CANBERRA, Feb. 10 (PNA/Xinhua) — An international team of scientists produced global maps showing how fast and in which direction local climates have shifted, one of this group’s participants Commonwealth of Scientific and Industrial Research Organization (CSIRO) of Australia announced Monday.
CSIRO and other team members revealed the maps in research published Monday in the journal ‘Nature.’
This new study points to a simpler way of looking at climatic changes and their likely effects on biodiversity.
As climate change unfolds over the next century, plants and animals will need to adapt or shift locations to track their ideal climate.
“The maps show areas where plants and animals may struggle to find a new home in a changing climate and provide crucial information for targeting conservation efforts,” said CSIRO’s Dr. Elvira Poloczanska.
The study analyzed 50 years of sea surface and land temperature data (1960-2009) and investigated two future scenarios for marine environments: ‘business as usual’ and a 1.75°C temperature increase.
The maps show where new thermal environments are being generated and where existing environments may disappear.
“The maps show us how fast and in which direction temperatures are shifting and where climate migrants following them may hit barriers such as coastlines. Our work shows that climate migration is far more complex than a simple shift towards the poles,” said Kristen Williams, ecological geographer with the project.

——————

=== TASK LIST ===
1. In the article on climate-shift maps, what period of sea surface and land temperature data did the study analyze?
2. Render this sentence from the article on climate-shift maps in Spanish: "The maps show where new thermal environments are being generated and where existing environments may disappear."
3. Carry the article on climate-shift maps forward from its final sentence with a few more sentences in the same news style.
The listing that comes next has no connection to the article on climate-shift maps.

[Data items]
——————

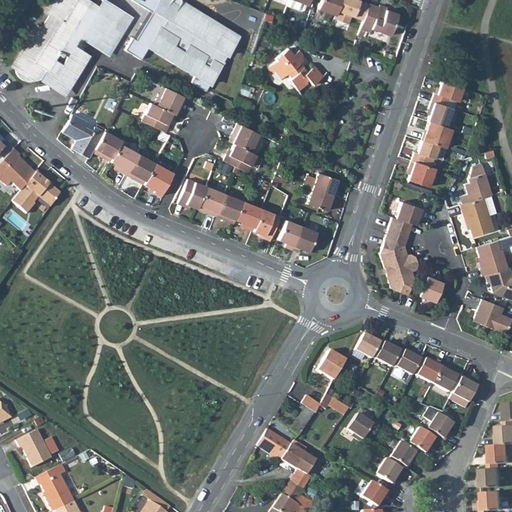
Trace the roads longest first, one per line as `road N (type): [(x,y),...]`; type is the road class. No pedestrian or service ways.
road 1 (residential): [(341,271),(431,1)]
road 2 (residential): [(320,312),(199,511)]
road 3 (residential): [(0,99),(105,194),(156,221)]
road 4 (residential): [(156,221),(312,286)]
road 5 (residential): [(454,511),(460,457),(501,362)]
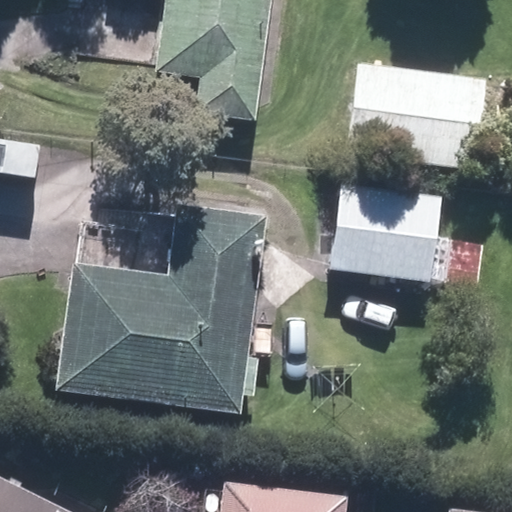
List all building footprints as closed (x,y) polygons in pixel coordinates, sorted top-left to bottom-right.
[(141,0),(136,84),(184,87),(181,121),(243,125),(252,0),(141,0)] [(468,87),(344,70),(330,168),(454,186),(468,87)] [(431,207),(325,195),(315,282),(421,294),(431,207)] [(148,285),(45,280),(39,413),(224,421),(232,234),(150,231),(148,285)] [(0,511),(45,511),(0,489),(0,511)] [(200,496),(198,511),(320,511),(321,505),(200,496)]
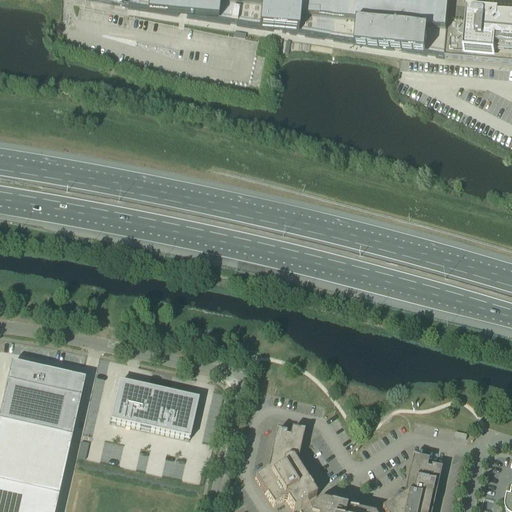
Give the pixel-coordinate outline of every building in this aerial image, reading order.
[(80,0),(127,9),(128,0),(80,0)] [(128,0),(127,9),(128,9),(147,12),(146,19),(217,25),(217,23),(218,23),(219,0),(128,0)] [(219,0),(218,23),(258,29),(258,35),(297,39),(297,36),(317,39),(320,0),(219,0)] [(320,0),(317,39),(356,45),(356,52),(426,59),(426,56),(444,59),(444,56),(449,0),(320,0)] [(449,0),(444,56),(444,59),(511,65),(511,1),(493,0),(449,0)] [(423,324),(422,325),(433,328),(433,326),(431,321),(427,320),(423,324)] [(0,423),(72,438),(72,436),(71,435),(73,428),(74,428),(84,383),(20,369),(19,373),(10,371),(1,412),(0,418),(0,423)] [(128,387),(119,385),(118,389),(110,424),(189,442),(196,408),(197,402),(193,401),(128,387)] [(293,422),(291,428),(301,432),(304,426),(293,422)] [(72,438),(0,423),(0,484),(58,498),(72,438)] [(286,503),(292,511),(294,511),(316,498),(299,471),(302,470),(301,463),(297,463),(303,434),(291,432),(289,440),(285,439),(286,436),(276,434),(267,472),(255,480),(273,508),(283,502),(286,503)] [(87,453),(79,451),(77,459),(85,461),(87,453)] [(426,472),(428,463),(412,460),(404,494),(400,493),(396,499),(399,502),(382,511),(431,511),(441,472),(430,469),(429,473),(426,472)] [(0,511),(55,511),(58,498),(0,484),(0,511)]
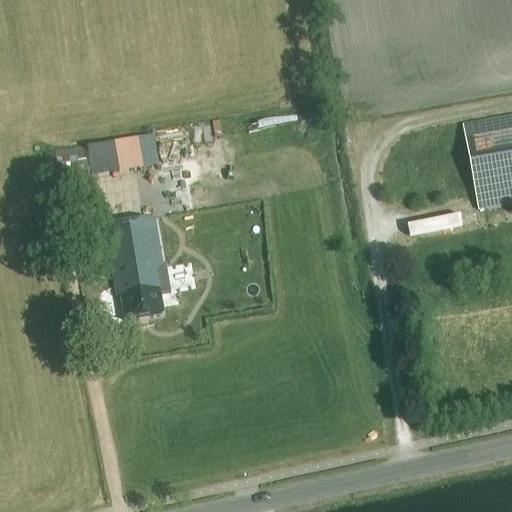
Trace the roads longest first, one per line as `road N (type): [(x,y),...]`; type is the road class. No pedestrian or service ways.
road 1 (tertiary): [(205,511),(511,447)]
road 2 (track): [(119,511),(72,205)]
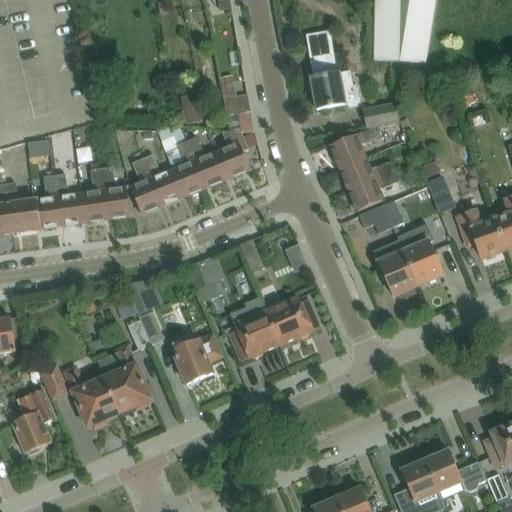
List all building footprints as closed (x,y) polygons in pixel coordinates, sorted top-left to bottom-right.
[(426,66),(436,0),(373,0),(372,62),(426,66)] [(336,76),(329,34),(305,38),(310,69),(320,67),(322,79),(336,76)] [(322,79),(320,67),(310,69),(312,81),(309,81),(315,112),(346,106),(349,109),(356,108),(359,103),(357,90),(353,89),(350,73),(336,76),(322,79)] [(248,114),(245,98),(224,101),(228,116),(248,114)] [(361,113),(365,130),(396,124),(393,106),(361,113)] [(253,135),(248,114),(228,116),(231,134),(234,134),(241,134),(253,135)] [(377,140),(373,129),(329,148),(337,169),(363,158),(359,148),(377,140)] [(218,155),(228,180),(250,172),(242,153),(248,151),(241,134),(234,134),(231,134),(222,134),(229,150),(218,155)] [(225,182),(228,180),(218,155),(214,156),(203,161),(195,140),(185,144),(204,191),(225,182)] [(204,191),(185,144),(176,148),(184,169),(174,173),(170,174),(181,200),(204,191)] [(152,158),(142,162),(161,208),(181,200),(170,174),(160,178),(152,158)] [(347,193),(394,172),(390,163),(369,172),(363,158),(337,169),(339,172),(347,193)] [(161,208),(142,162),(132,166),(141,186),(130,191),(140,217),(161,208)] [(394,172),(398,182),(413,176),(409,166),(396,171),(394,172)] [(111,170),(100,171),(107,221),(130,218),(126,191),(114,192),(111,170)] [(107,221),(100,171),(90,173),(93,195),(79,197),(83,225),(86,224),(107,221)] [(398,182),(394,172),(347,193),(356,213),(382,202),(377,191),(398,182)] [(64,177),(53,178),(60,228),(83,225),(79,197),(66,199),(64,177)] [(60,228),(53,178),(43,179),(46,202),(35,203),(39,231),(60,228)] [(440,179),(431,183),(425,186),(438,215),(450,209),(444,196),(447,194),(440,179)] [(13,185),(4,186),(5,195),(15,193),(13,185)] [(509,215),(495,220),(506,252),(511,250),(511,198),(504,201),(509,215)] [(393,202),(383,207),(392,229),(402,224),(393,202)] [(39,231),(35,203),(7,206),(11,235),(35,232),(39,231)] [(0,236),(11,235),(7,206),(0,207),(0,236)] [(383,207),(376,209),(357,217),(363,231),(373,226),(377,235),(392,229),(383,207)] [(506,252),(495,220),(480,225),(475,212),(457,218),(465,242),(474,239),(481,261),(486,259),(487,262),(494,259),(494,257),(506,252)] [(441,277),(431,253),(427,244),(432,242),(425,227),(397,240),(398,243),(418,287),(441,277)] [(263,268),(252,242),(238,247),(250,274),(263,268)] [(418,287),(398,243),(373,253),(393,298),(418,287)] [(207,286),(198,265),(186,269),(196,291),(207,286)] [(280,347),(267,314),(261,299),(244,306),(245,310),(230,316),(248,360),(251,359),(255,361),(262,358),(263,354),(280,347)] [(298,301),(267,314),(280,347),(298,339),(302,341),(308,339),(309,334),(311,333),(298,301)] [(138,318),(139,321),(150,346),(163,340),(152,313),(138,318)] [(20,320),(10,321),(13,341),(24,340),(20,320)] [(10,321),(0,322),(0,355),(15,354),(13,341),(10,321)] [(150,346),(139,321),(127,326),(137,351),(150,346)] [(212,375),(208,364),(221,359),(212,337),(199,342),(198,342),(185,347),(182,342),(172,346),(177,357),(175,357),(177,360),(175,361),(186,387),(187,386),(191,388),(198,385),(200,380),(212,375)] [(116,351),(118,355),(97,364),(104,380),(119,416),(134,409),(136,413),(147,408),(146,404),(150,402),(127,346),(116,351)] [(54,367),(39,374),(52,404),(67,397),(54,367)] [(104,422),(119,416),(104,380),(83,388),(75,369),(64,373),(87,429),(92,427),(93,431),(106,426),(104,422)] [(43,392),(17,403),(24,420),(11,425),(25,456),(29,454),(30,457),(39,453),(38,450),(50,445),(43,427),(55,421),(43,392)] [(511,426),(491,435),(495,446),(487,449),(496,470),(511,463),(511,426)] [(458,473),(449,453),(437,458),(434,456),(429,458),(427,463),(425,464),(438,495),(461,484),(465,492),(471,494),(477,492),(479,486),(486,483),(478,464),(458,473)] [(430,511),(443,506),(438,495),(425,464),(423,465),(419,463),(414,465),(413,468),(401,473),(409,491),(394,497),(400,511),(409,511),(417,509),(417,511),(430,511)] [(498,477),(487,481),(496,504),(508,500),(498,477)] [(338,500),(336,501),(340,511),(369,511),(360,491),(348,496),(345,494),(340,496),(338,500)] [(340,511),(336,501),(334,502),(330,500),(326,502),(324,506),(313,511),(312,511),(340,511)]
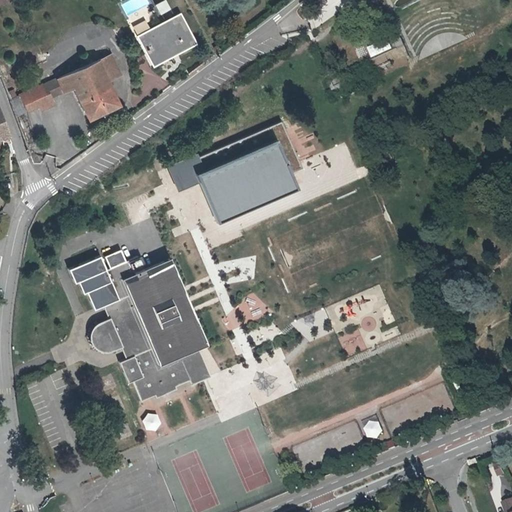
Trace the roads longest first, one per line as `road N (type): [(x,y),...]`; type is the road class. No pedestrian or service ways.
road 1 (residential): [(37,194),(297,0)]
road 2 (primary): [(511,421),(291,511)]
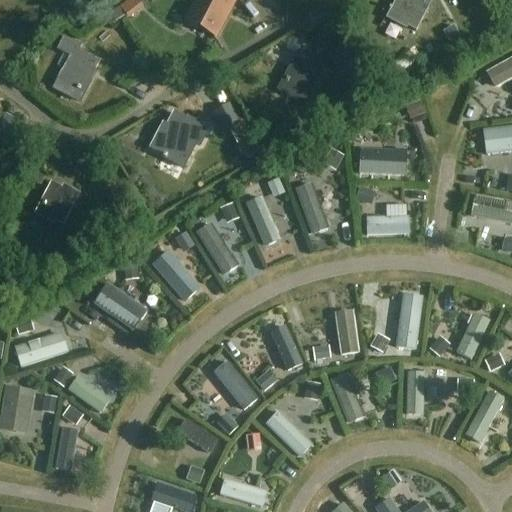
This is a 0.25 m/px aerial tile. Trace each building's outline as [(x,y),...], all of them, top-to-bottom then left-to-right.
[(200,0),(189,21),(216,35),(234,0),(200,0)] [(433,0),(398,0),(388,20),(408,30),(410,26),(417,31),(433,0)] [(53,91),(80,106),(97,74),(95,72),(101,61),(83,52),(83,53),(80,51),(82,47),(65,38),(57,51),(70,58),(53,91)] [(325,71),(308,63),(307,65),(296,60),(279,92),(298,102),(300,98),(308,102),(325,71)] [(491,99),(511,91),(511,66),(481,78),(480,76),(471,80),(474,89),(485,85),(491,99)] [(368,86),(356,80),(352,89),(364,95),(368,86)] [(229,103),(212,113),(225,136),(242,126),(229,103)] [(424,113),(411,117),(420,148),(433,144),(424,113)] [(0,124),(0,131),(12,138),(20,124),(5,116),(0,124)] [(203,132),(187,123),(185,126),(175,120),(158,153),(177,163),(179,159),(187,163),(203,132)] [(479,166),(511,165),(511,135),(479,136),(479,166)] [(357,188),(405,186),(404,158),(355,160),(357,188)] [(18,160),(12,171),(40,186),(46,179),(35,172),(36,170),(18,160)] [(81,195),(64,186),(63,189),(53,183),(35,216),(54,226),(57,222),(64,226),(81,195)] [(293,197),(311,194),(310,185),(292,187),(293,197)] [(292,201),(311,248),(329,240),(311,193),(292,201)] [(511,226),(511,204),(475,197),(471,218),(511,226)] [(260,258),(279,251),(261,204),(242,212),(260,258)] [(367,247),(408,245),(407,210),(365,212),(367,247)] [(215,219),(223,246),(241,241),(233,214),(215,219)] [(225,294),(240,285),(210,233),(195,242),(225,294)] [(172,250),(182,263),(193,255),(182,242),(172,250)] [(263,277),(251,254),(236,261),(248,285),(263,277)] [(186,314),(201,298),(164,261),(149,277),(186,314)] [(90,315),(133,343),(147,322),(105,293),(90,315)] [(415,363),(423,310),(402,306),(393,359),(415,363)] [(333,323),(336,368),(357,367),(354,322),(333,323)] [(478,359),(488,333),(470,326),(460,352),(478,359)] [(283,336),(269,343),(289,384),(303,377),(283,336)] [(62,344),(13,352),(17,377),(66,369),(62,344)] [(223,364),(208,376),(244,422),(259,410),(223,364)] [(61,376),(50,391),(61,400),(73,385),(61,376)] [(407,431),(425,430),(423,382),(405,383),(407,431)] [(344,435),(362,431),(350,386),(332,391),(344,435)] [(64,404),(100,425),(110,408),(74,387),(64,404)] [(303,396),(305,410),(317,408),(316,394),(303,396)] [(1,445),(28,446),(29,398),(2,397),(1,445)] [(491,405),(484,417),(496,424),(503,412),(491,405)] [(329,449),(345,445),(339,421),(322,426),(329,449)] [(276,423),(263,438),(299,470),(312,456),(276,423)] [(224,428),(216,437),(230,448),(238,439),(224,428)] [(71,473),(79,433),(63,430),(55,470),(71,473)] [(208,465),(217,450),(186,430),(177,444),(208,465)] [(477,442),(471,455),(483,461),(489,448),(477,442)] [(43,476),(42,459),(30,460),(31,477),(43,476)] [(273,477),(287,490),(296,480),(281,468),(273,477)] [(351,489),(338,498),(347,511),(355,511),(363,506),(351,489)] [(217,511),(265,511),(267,501),(221,492),(217,511)] [(149,511),(195,511),(196,511),(158,494),(149,511)]
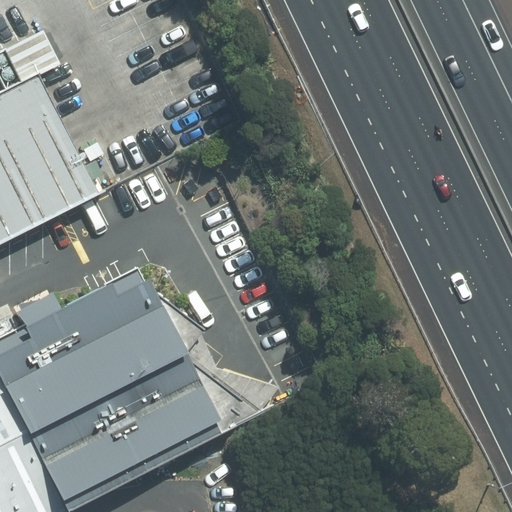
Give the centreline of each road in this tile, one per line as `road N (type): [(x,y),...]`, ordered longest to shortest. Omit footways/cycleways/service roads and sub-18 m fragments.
road 1 (motorway): [(511,308),(363,0)]
road 2 (motorway): [(438,0),(511,154)]
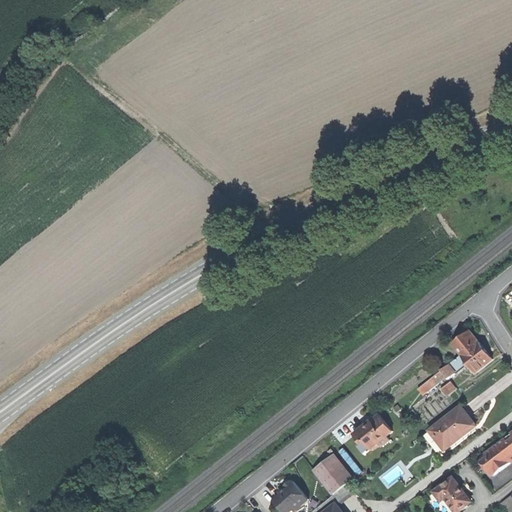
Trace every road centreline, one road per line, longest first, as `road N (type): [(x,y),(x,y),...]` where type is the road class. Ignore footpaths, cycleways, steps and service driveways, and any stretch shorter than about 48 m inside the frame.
road 1 (secondary): [(511,127),(242,251),(0,412)]
road 2 (residential): [(477,301),(216,511)]
road 3 (track): [(270,236),(186,154),(83,74)]
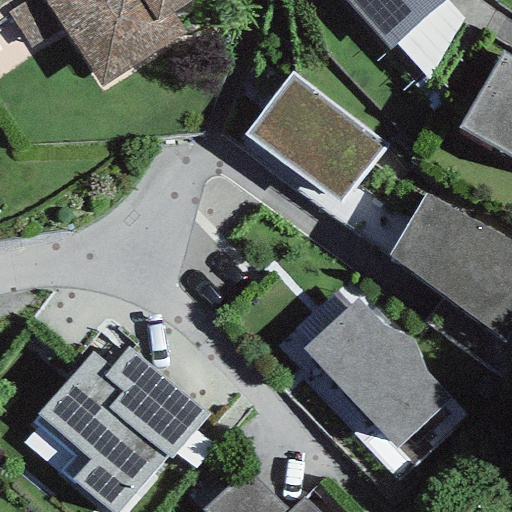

——————

=== EXERCISE ANSWERS ===
1. It analyzed 50 years of data, from 1960 to 2009.

2. Los mapas muestran dónde se están generando nuevos entornos térmicos y dónde podrían desaparecer los entornos existentes.

3.
“Across Australia, species are already experiencing warmer temperatures. In terrestrial habitats, species have started to seek relief by moving to higher elevations or further south. However, some species of animals and plants cannot move large distances and some not at all.”
Species’ migration can have important consequences for local biodiversity.
For example, the dry, flat continental interior of Australia is a hot, arid region where species already exist close to the margin of their thermal tolerances.
Some species driven south from monsoonal northern Australia in the hope of cooler habitats may perish in that environment.
“In the oceans, warming waters and strengthening of the East Australian Current mobilized the long-spined sea urchin, previously found only as far south as southern New South Wales, to invade the eastern Tasmanian coast. This resulted in decline of giant kelp forests with knock-on effects for commercially-fished rock lobsters,” Poloczanska said.
CSIRO and University of Queensland’s Anthony Richardson said the study cannot be used as sole guide on what to do in view of climate change.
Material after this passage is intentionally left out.